Written task:
Both the line below containing "(106, 587) none" and the line containing "[651,322,832,342] [525,351,895,371] [525,380,760,400]", along with every line between them, should be repeated exactly; no other line belongs in the answer.

————

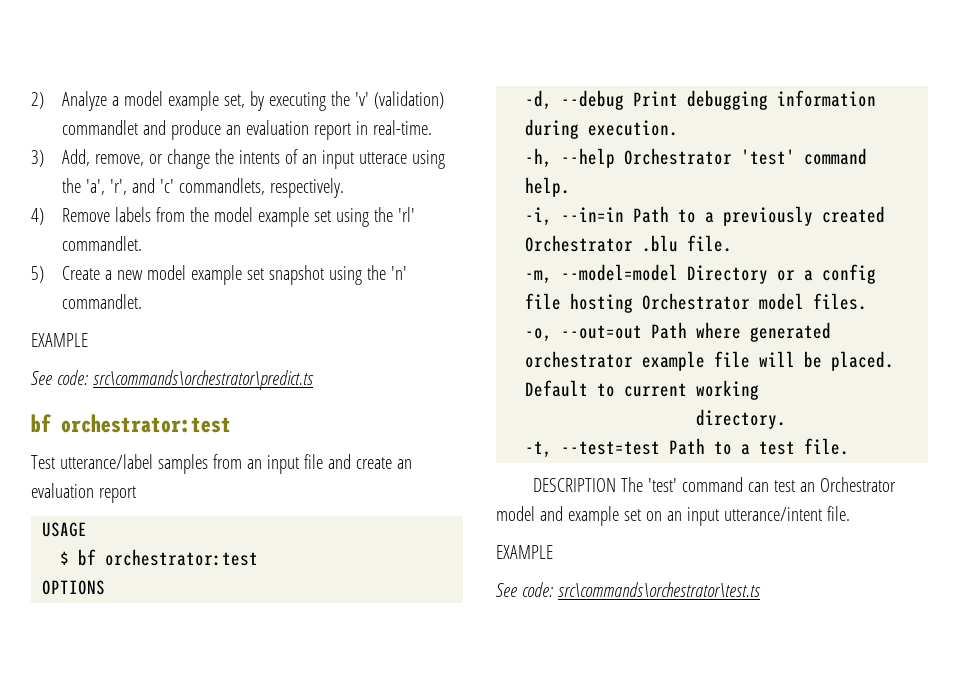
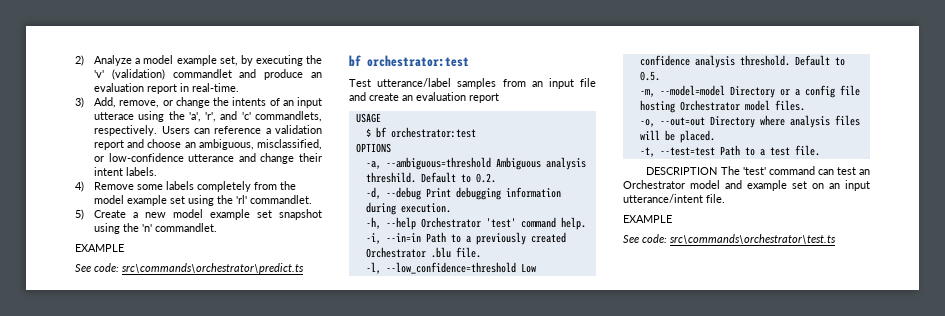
(344, 188) none -> [161,125,322,134] [94,139,322,150] [94,153,322,164] [94,167,158,176] Users can reference a validation report and choose an ambiguous, misclassified, or low-confidence utterance and change their intent labels.
[114,207,151,222] labels -> [137,181,252,192] some labels completely
(106, 587) none -> [365,157,586,170] [365,172,496,183] // -a, --ambiguous=threshold Ambiguous analysis threshild. Default to 0.2.
(733, 243) none -> [365,262,536,274] [639,55,845,68] [639,71,660,81] // -l, --low_confidence=threshold Low confidence analysis threshold. Default to 0.5.
[651,322,832,342] [525,351,895,371] [525,380,760,400] [696,409,787,429] Path where generated orchestrator example file will be placed. Default to current working // directory. -> [709,115,860,128] [639,130,715,143] Directory where analysis files will be placed.

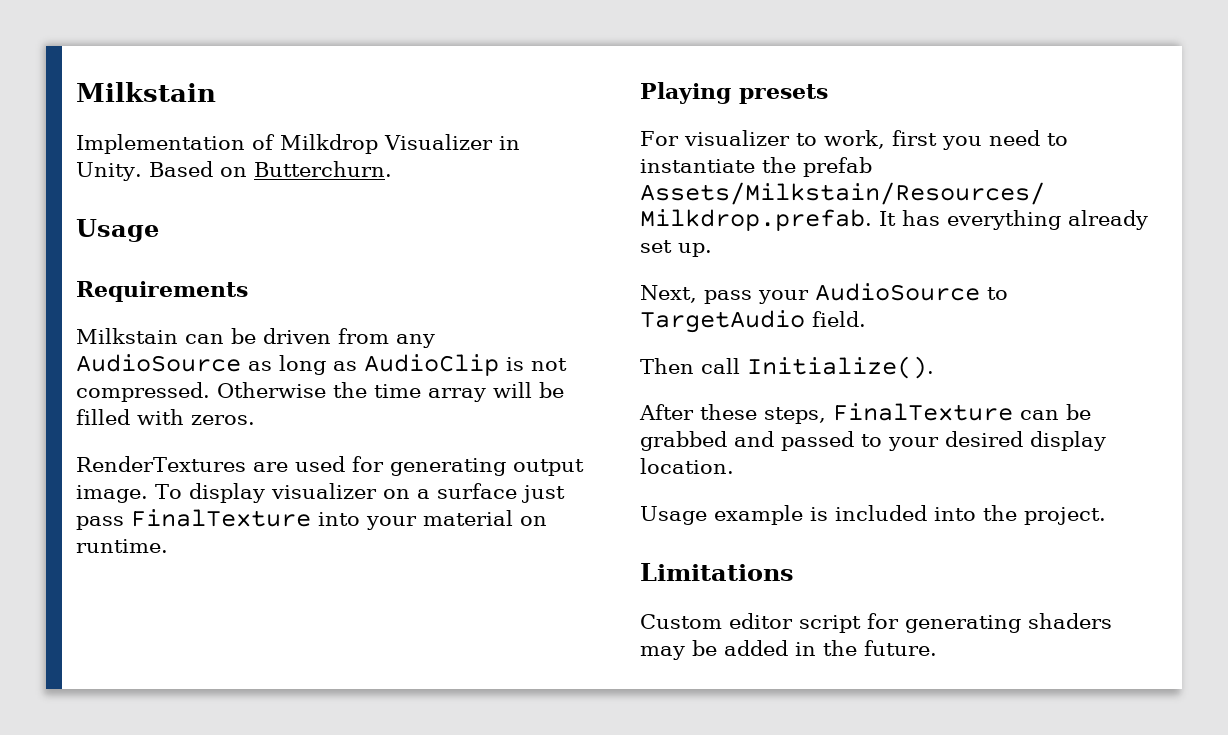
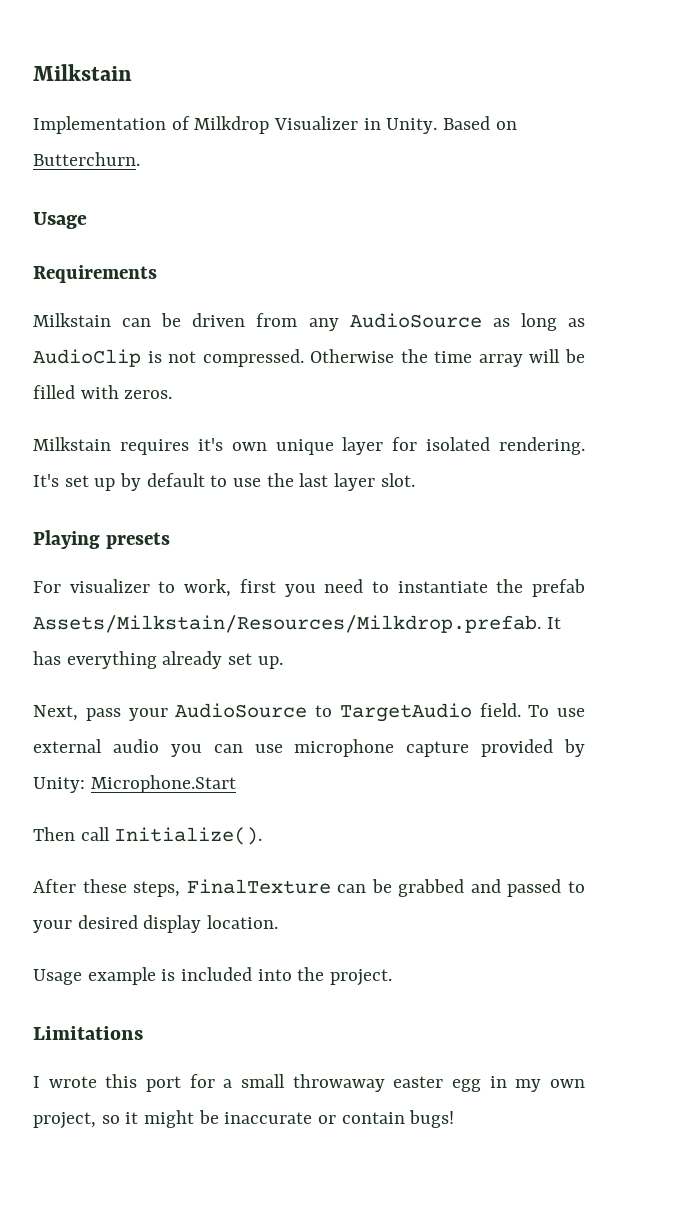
[76,456,584,476] [76,483,565,503] [76,509,547,530] [76,539,168,553] RenderTextures are used for generating output image. To display visualizer on a surface just pass FinalTexture into your material on runtime. -> [33,437,585,455] [33,473,415,491] Milkstain requires it's own unique layer for isolated rendering. It's set up by default to use the last layer slot.
(866, 319) none -> [528,705,585,717] [33,739,585,757] [33,775,236,793] To use external audio you can use microphone capture provided by Unity: Microphone.Start
[640,613,1112,633] [640,640,937,660] Custom editor script for generating shaders may be added in the future. -> [33,1074,585,1092] [33,1110,455,1129] I wrote this port for a small throwaway easter egg in my own project, so it might be inaccurate or contain bugs!

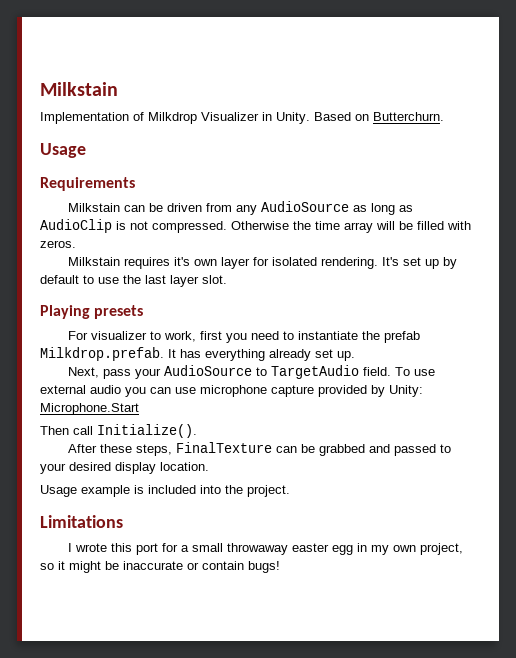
[275,439,334,455] unique -> (217, 262) none
[33,615,541,633] Assets/Milkstain/Resources/Milkdrop.prefab. -> [40,347,164,361] Milkdrop.prefab.

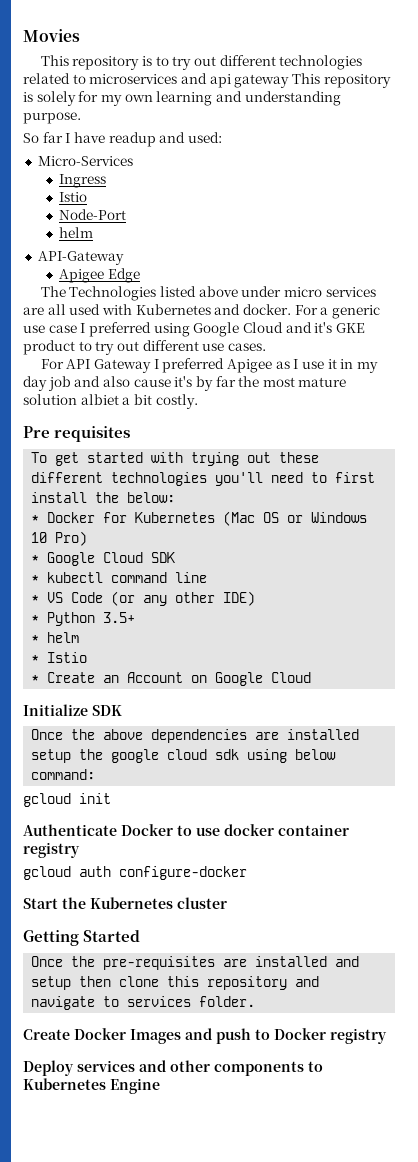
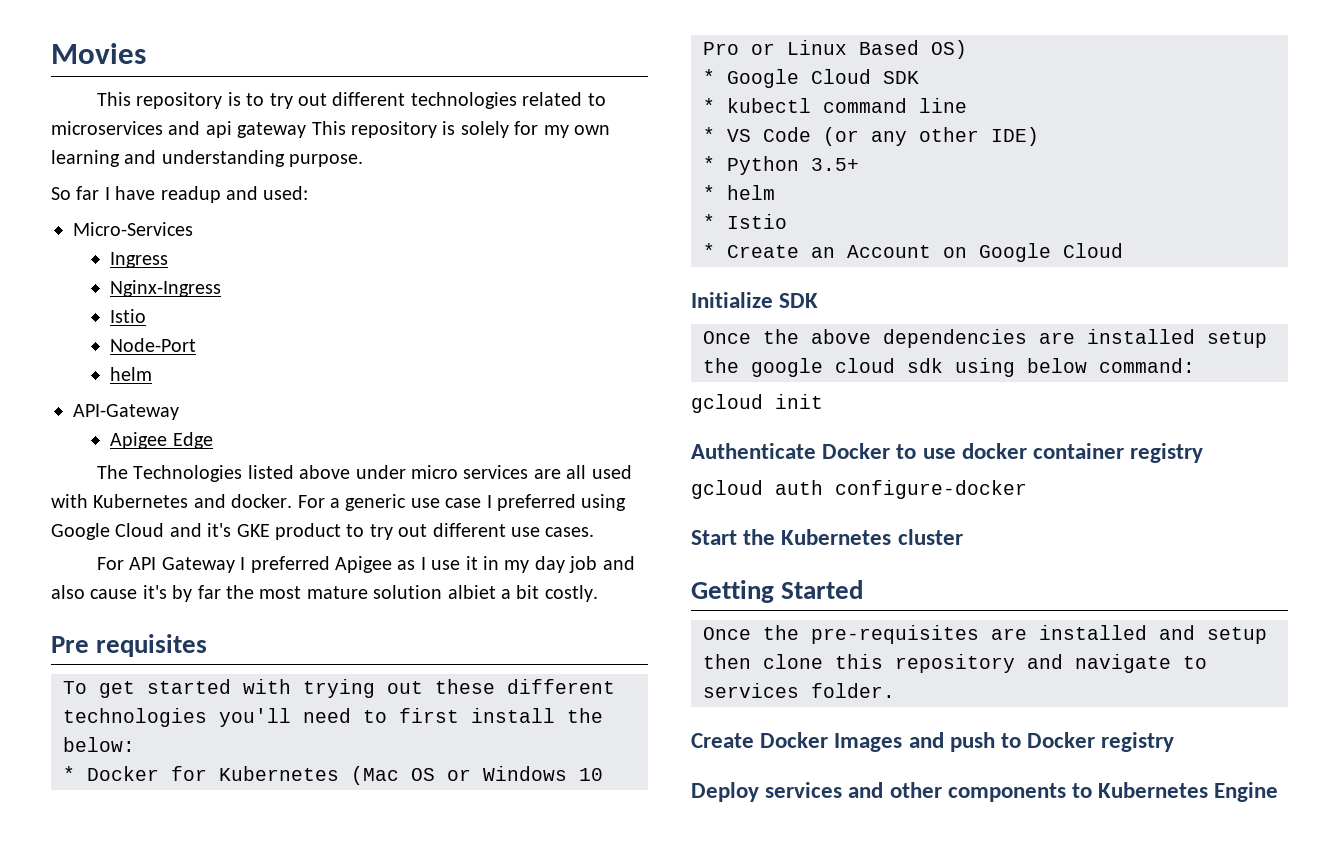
(106, 181) none -> [110,280,222,297] // Nginx-Ingress
[55,531,88,546] Pro) -> [703,40,967,59] Pro or Linux Based OS)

————

Output of the task:
(106, 587) none -> [365,157,586,170] [365,172,496,183] // -a, --ambiguous=threshold Ambiguous analysis threshild. Default to 0.2.
(733, 243) none -> [365,262,536,274] [639,55,845,68] [639,71,660,81] // -l, --low_confidence=threshold Low confidence analysis threshold. Default to 0.5.
[651,322,832,342] [525,351,895,371] [525,380,760,400] [696,409,787,429] Path where generated orchestrator example file will be placed. Default to current working // directory. -> [709,115,860,128] [639,130,715,143] Directory where analysis files will be placed.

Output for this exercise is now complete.